*** ESTRATTO DELLA PAGINA ***

Dopo aver ridotto gli scambi comunicativi, la percentuale è balzata a oltre il 50 per cento. Allo stesso modo, la percentuale di consulenti soddisfatti del proprio lavoro è passata da meno del 50 per cento a oltre il 70 per cento. Contrariamente alle aspettative, la lieve riduzione della reperibilità non ha fatto sentire i consulenti meno produttivi; ha invece aumentato di oltre venti punti la percentuale di chi si percepiva “efficiente ed efficace”. Come riporta nel suo libro del 2012, "Sleeping with Your Smartphone" (Dormire con lo smartphone), che descrive lo studio, Perlow è rimasta molto perplessa quando ha visto per la prima volta i risultati e si è chiesta per quali motivi inizialmente si sia deciso di aderire a una cultura della connessione continua.

Ovviamente non ci occorrono dati per cogliere qualcosa che molti di noi sentono intuitivamente. Come accennato nel capitolo precedente, ho condotto un'indagine che ha coinvolto oltre 1500 dei miei lettori, per capire meglio la loro relazione con l'email. Sono rimasto sorpreso dalle parole forti e cariche di emotività che hanno utilizzato quando ho chiesto di descrivere i sentimenti che provavano nei confronti di questa tecnologia:

  • “È lenta ed estremamente frustrante. [...] Spesso sento che l'email è impersonale e costituisce uno spreco di tempo.”
  • “Detesto non poter mai essere ‘spento’.”
  • “Crea ansia.”
  • “Sono stremato, cerco solo di non restare indietro.”
  • “A causa dell’email oggi sono molto più isolato durante la giornata lavorativa e non mi piace.”
  • “Ti senti perseguitato quando hai un sacco di incombenze.”
  • “Sento un bisogno quasi incontrollabile di interrompere ciò che sto facendo per controllare l'email. [...] Mi rende molto depresso, ansioso e frustrato.”

Sospetto che le parole delle persone sarebbero molto più neutre se chiedessimo loro un parere su altre tecnologie che utilizzano sul posto di lavoro come, per esempio, il programma di video-scrittura o la macchinetta del caffè. C'è qualcosa che ci turba in maniera peculiare, nella messaggistica digitale. Il critico John Freeman riassume efficacemente il nostro rapporto con la posta elettronica quando osserva che con l'email “orientiamo l'attenzione meramente alla prestazione, diventiamo irritabili e incapaci di ascoltare, mentre cerchiamo di stare al passo con il computer.” Anche il teorico dei media Douglas Rushkoff mette a fuoco un punto fondamentale, quando si rammarica: “Facciamo a gara a chi risponde a più email [...], come se lavorare di più al computer significasse qualcosa di buono. [...] Invece di lavorare con la macchina, come facevamo prima, dobbiamo diventare la macchina.” Dipendiamo dall’email, ma la detestiamo anche un po'.

*** DATI FORNITI ***

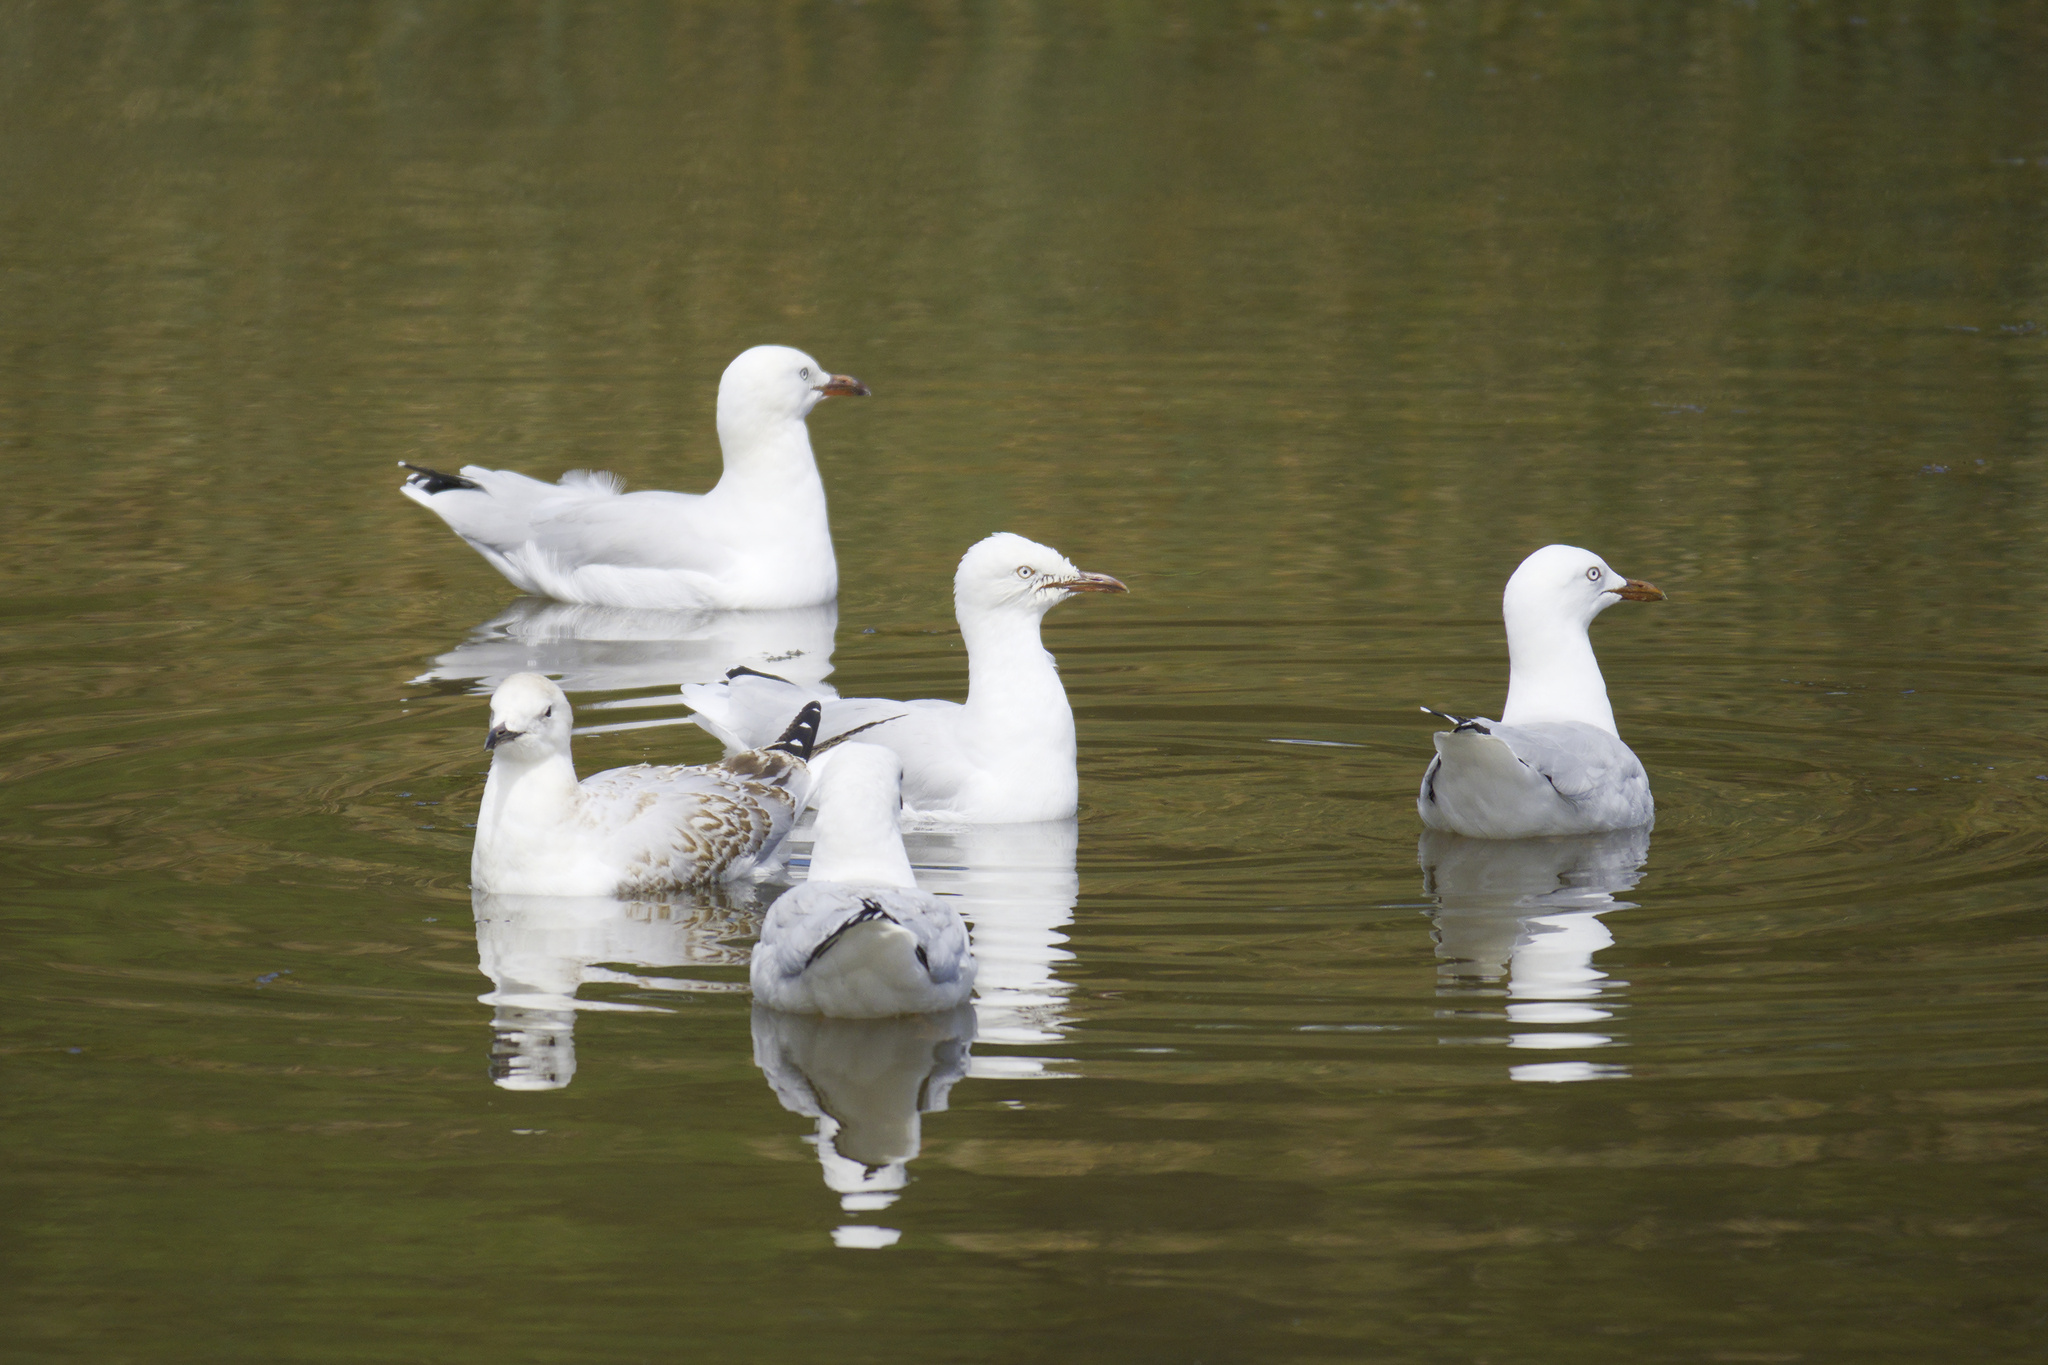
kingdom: Animalia
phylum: Chordata
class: Aves
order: Charadriiformes
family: Laridae
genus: Chroicocephalus
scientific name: Chroicocephalus novaehollandiae
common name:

***

CONSEGNE
1 - Indica se ciascuna affermazione concorda con il brano sull'email, rispondendo sì o no e citando le parole decisive del testo. (a) La percentuale di consulenti soddisfatti del proprio lavoro è salita a oltre il 70 per cento. (b) La riduzione della reperibilità ha fatto sentire i consulenti meno produttivi. (c) L'indagine sul rapporto con l'email ha coinvolto meno di mille lettori.
2 - Trascrivi dal brano sull'email il passo che va dalle parole "Dopo aver ridotto" fino alle parole "della connessione continua." comprese.
Per questo lavoro le righe non servono.

SOLUZIONI COMPLETE
1 -
(a) Sì: "la percentuale di consulenti soddisfatti del proprio lavoro è passata da meno del 50 per cento a oltre il 70 per cento".
(b) No: "la lieve riduzione della reperibilità non ha fatto sentire i consulenti meno produttivi".
(c) No: "ho condotto un'indagine che ha coinvolto oltre 1500 dei miei lettori".

2 -
Dopo aver ridotto gli scambi comunicativi, la percentuale è balzata a oltre il 50 per cento. Allo stesso modo, la percentuale di consulenti soddisfatti del proprio lavoro è passata da meno del 50 per cento a oltre il 70 per cento. Contrariamente alle aspettative, la lieve riduzione della reperibilità non ha fatto sentire i consulenti meno produttivi; ha invece aumentato di oltre venti punti la percentuale di chi si percepiva “efficiente ed efficace”. Come riporta nel suo libro del 2012, "Sleeping with Your Smartphone" (Dormire con lo smartphone), che descrive lo studio, Perlow è rimasta molto perplessa quando ha visto per la prima volta i risultati e si è chiesta per quali motivi inizialmente si sia deciso di aderire a una cultura della connessione continua.